Matthew J. Graham

IM
4papers
67citations
Novelty41%
AI Score37

4 Papers

IMDec 12, 2025
Pre-training vision models for the classification of alerts from wide-field time-domain surveys

Nabeel Rehemtulla, Adam A. Miller, Mike Walmsley et al.

Modern wide-field time-domain surveys facilitate the study of transient, variable and moving phenomena by conducting image differencing and relaying alerts to their communities. Machine learning tools have been used on data from these surveys and their precursors for more than a decade, and convolutional neural networks (CNNs), which make predictions directly from input images, saw particularly broad adoption through the 2010s. Since then, continually rapid advances in computer vision have transformed the standard practices around using such models. It is now commonplace to use standardized architectures pre-trained on large corpora of everyday images (e.g., ImageNet). In contrast, time-domain astronomy studies still typically design custom CNN architectures and train them from scratch. Here, we explore the affects of adopting various pre-training regimens and standardized model architectures on the performance of alert classification. We find that the resulting models match or outperform a custom, specialized CNN like what is typically used for filtering alerts. Moreover, our results show that pre-training on galaxy images from Galaxy Zoo tends to yield better performance than pre-training on ImageNet or training from scratch. We observe that the design of standardized architectures are much better optimized than the custom CNN baseline, requiring significantly less time and memory for inference despite having more trainable parameters. On the eve of the Legacy Survey of Space and Time and other image-differencing surveys, these findings advocate for a paradigm shift in the creation of vision models for alerts, demonstrating that greater performance and efficiency, in time and in data, can be achieved by adopting the latest practices from the computer vision field.

IMFeb 26, 2021Code
Tails: Chasing Comets with the Zwicky Transient Facility and Deep Learning

Dmitry A. Duev, Bryce T. Bolin, Matthew J. Graham et al.

We present Tails, an open-source deep-learning framework for the identification and localization of comets in the image data of the Zwicky Transient Facility (ZTF), a robotic optical time-domain survey currently in operation at the Palomar Observatory in California, USA. Tails employs a custom EfficientDet-based architecture and is capable of finding comets in single images in near real time, rather than requiring multiple epochs as with traditional methods. The system achieves state-of-the-art performance with 99% recall, 0.01% false positive rate, and 1-2 pixel root mean square error in the predicted position. We report the initial results of the Tails efficiency evaluation in a production setting on the data of the ZTF Twilight survey, including the first AI-assisted discovery of a comet (C/2020 T2) and the recovery of a comet (P/2016 J3 = P/2021 A3).

CYMay 8, 2016
Software search is not a science, even among scientists: A survey of how scientists and engineers find software

Michael Hucka, Matthew J. Graham

Improved software discovery is a prerequisite for greater software reuse: after all, if someone cannot find software for a particular task, they cannot reuse it.
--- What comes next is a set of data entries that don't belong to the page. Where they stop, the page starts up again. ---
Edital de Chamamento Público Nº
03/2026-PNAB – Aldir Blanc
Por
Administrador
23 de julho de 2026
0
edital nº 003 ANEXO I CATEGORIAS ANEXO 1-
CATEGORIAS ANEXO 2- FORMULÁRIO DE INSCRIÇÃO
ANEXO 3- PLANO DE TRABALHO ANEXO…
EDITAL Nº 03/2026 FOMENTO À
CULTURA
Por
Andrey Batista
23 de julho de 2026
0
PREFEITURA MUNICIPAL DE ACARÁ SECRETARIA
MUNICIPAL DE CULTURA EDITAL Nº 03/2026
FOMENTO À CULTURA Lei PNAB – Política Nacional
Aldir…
Understanding people's approaches and preferences when they look for software could help improve facilities for software discovery. We surveyed people working in several scientific and engineering fields to better understand their approaches and selection criteria. We found that even among highly-trained people, the rudimentary approaches of relying on general Web searches, the opinions of colleagues, and the literature were still the most commonly used. However, those who were involved in software development differed from nondevelopers in their use of social help sites, software project repositories, software catalogs, and organization-specific mailing lists or forums. For example, software developers in our sample were more likely to search in community sites such as Stack Overflow even when seeking ready-to-run software rather than source code, and likewise, asking colleagues was significantly more important when looking for ready-to-run software. Our survey also provides insight into the criteria that matter most to people when they are searching for ready-to-run software. Finally, our survey also identifies some factors that can prevent people from finding software.

IMOct 8, 2013
Feature Selection Strategies for Classifying High Dimensional Astronomical Data Sets

Ciro Donalek, Arun Kumar A., S. G. Djorgovski et al.
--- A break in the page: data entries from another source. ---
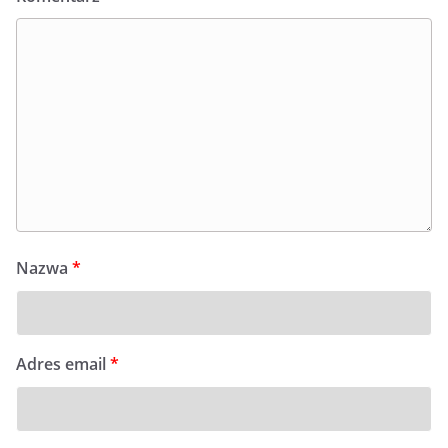
Nazwa
*
Adres email
*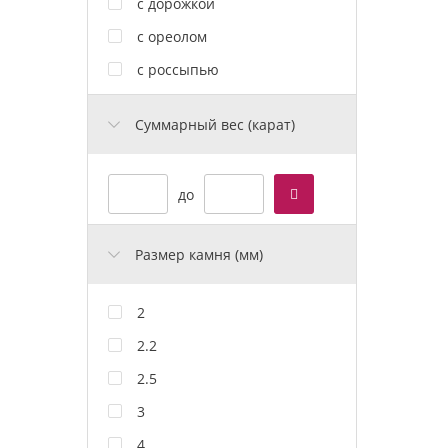
с дорожкой
с ореолом
с россыпью
Cуммарный вес (карат)
до
Размер камня (мм)
2
2.2
2.5
3
4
The amount of collected data in many scientific fields is increasing, all of them requiring a common task: extract knowledge from massive, multi parametric data sets, as rapidly and efficiently possible. This is especially true in astronomy where synoptic sky surveys are enabling new research frontiers in the time domain astronomy and posing several new object classification challenges in multi dimensional spaces; given the high number of parameters available for each object, feature selection is quickly becoming a crucial task in analyzing astronomical data sets. Using data sets extracted from the ongoing Catalina Real-Time Transient Surveys (CRTS) and the Kepler Mission we illustrate a variety of feature selection strategies used to identify the subsets that give the most information and the results achieved applying these techniques to three major astronomical problems.